Röportaj

Gemi inşada 600 yıllık bir geçmişe sahibiz

Gemi İnşa Sanayicileri Birliği Başkanı Murat Kıran, Türk gemi inşa sektörünün yenilikçi ve rekabetçi yapısının dünyada ses getirdiğini belirtiyor.

Abone Ol

Gemi İnşa Sanayicileri Birliği Başkanı Murat Kıran, Türk gemi inşa sektörünün yenilikçi ve rekabetçi yapısının dünyada ses getirdiğini belirtiyor. Sektörün yeni gemi inşa alanında artan kabiliyetine dikkat çeken Kıran, “Değişen ve gelişen pazar şartları sebebiyle 2010’lardan itibaren inovatif ve katma değeri yüksek projelere yöneldik. Bu pazarda da günümüz itibariyle birçoğu dünyada sınıfının ilk örneği olarak hibrit, tamamen elektrik tahrikli ve çevreci projeleri başarıyla tamamlayıp teslim etmiş bulunuyoruz. Yat ve megayat inşasında dünyada 4. olduğumuzu ve geçmiş senelerde olduğu gibi ilk 5 arasında yer aldığımızı gururla söyleyebiliriz” diyor. Sektörün yarınlarından övünçle bahseden Kıran ile genel hatlarıyla sektörü ve Rusya-Ukrayna savaşının yarattığı etkileri konuştuk. 

 

Türk gemi inşa sanayimizin hacmini, güçlü yönlerini ve sahip olduğumuz avantajları değerlendiren Murat Kıran, “Hiç şüphesiz Türk gemi inşa sanayimiz bölgemizde başta olmak üzere tüm dünyada adından söz ettiren bir konuma sahip. Nitekim ülkemizde bulunan 84 faal tersane ve bu tersanelerde bulunan 33 adet yüzer havuz, 11 adet kuru havuzla toplamda 44 adet havuzumuzun bulunması gücümüzün ciddi bir göstergesi. Bu havuzların toplam havuz boyunun 7 bin 993 metre olduğunu da belirtmek lazım.

 

Bakım-onarım ve askeri gemiler hariç 2021 yılında yeni gemi inşa rakamımızın 1 milyar 630 milyon doları aşmış olması bizim bu konudaki en büyük övünç kaynağımız. Güçlü yönlerimizi, avantajlarımızı iyi biliyoruz. Bunları değerlendirmeye çalışıyoruz. 600 yılı aşkın bir geçmişe sahip olan Türk gemi inşa sanayi, uzun yıllardan beri kazanılmış gemi inşa tecrübesi, küçük tonajlı gemilerde dünyaca tanınmışlık ve küçük kimyasal tankerler, römorkörler, balıkçı gemileri, mega yatlar konusundaki marka algısını da ekleyerek her geçen gün güçlenmektedir. Özellikle askeri gemi inşa kabiliyetini kazanmamız, detay dizayn aşamasında mesleki yeterlilik, gemi inşa endüstrisini destekleyen armatörlerin mevcudiyeti, malzeme kalitesi, gemi bakım-onarım konusunda Avrupa kıtasına yakınlık ve tanınmışlık, alt işveren uzmanlığı sisteminin gelişmişliği, geçmiş yıllar tecrübesi göz önüne alındığında ciddi miktarda istihdam yaratabilme kabiliyeti gibi yönleriyle dünyada tanınan ve başarılı faaliyetlerine devam eden, stratejik öneme sahip bir sanayi konumundayız” şeklinde konuştu.
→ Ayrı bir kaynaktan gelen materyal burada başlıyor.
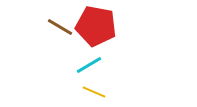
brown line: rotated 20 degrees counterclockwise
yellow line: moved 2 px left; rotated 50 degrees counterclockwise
“Adet bazında 7. sıradayız”

 

Sektörün dünya gemi inşa alanındaki konumunu, ürettiği gemi tiplerini ve tamir-bakım alanındaki kabiliyetlerini de anlatan Kıran, “Dünya yeni gemi inşa sipariş defteri sıralamasında Türkiye adet bazında 7. tonaj bazında ise 14. sırada. Bu rakamlar zaten ne kadar iyi bir konumda olduğumuzun bir göstergesi. Hedefimiz sektörümüzü daha iyi yerlere getirmek. Nitekim bu konuda çok tutarlı ve büyük adımlar atıyoruz. Dünyanın ilk bataryalı tam elektrikli römorkörü, dünyanın en büyük canlı balık taşıma gemisi, dünyanın uzaktan kontrollü ilk römorkörü, dünyanın LNG ile çalışan ilk römorkörü, dünyanın kendi sınıfında en büyük elektrikli feribotu, dünyanın ilk batarya ve LNG ile çalışan balıkçı gemisi, ilk enerji dönüşüm gemileri ve en büyük yelkenli yat gibi projelerle de ne kadar doğru yolda olduğumuzu ve ses getirdiğimizi görebilirsiniz.

 

“Bakım-onarım üssüyüz”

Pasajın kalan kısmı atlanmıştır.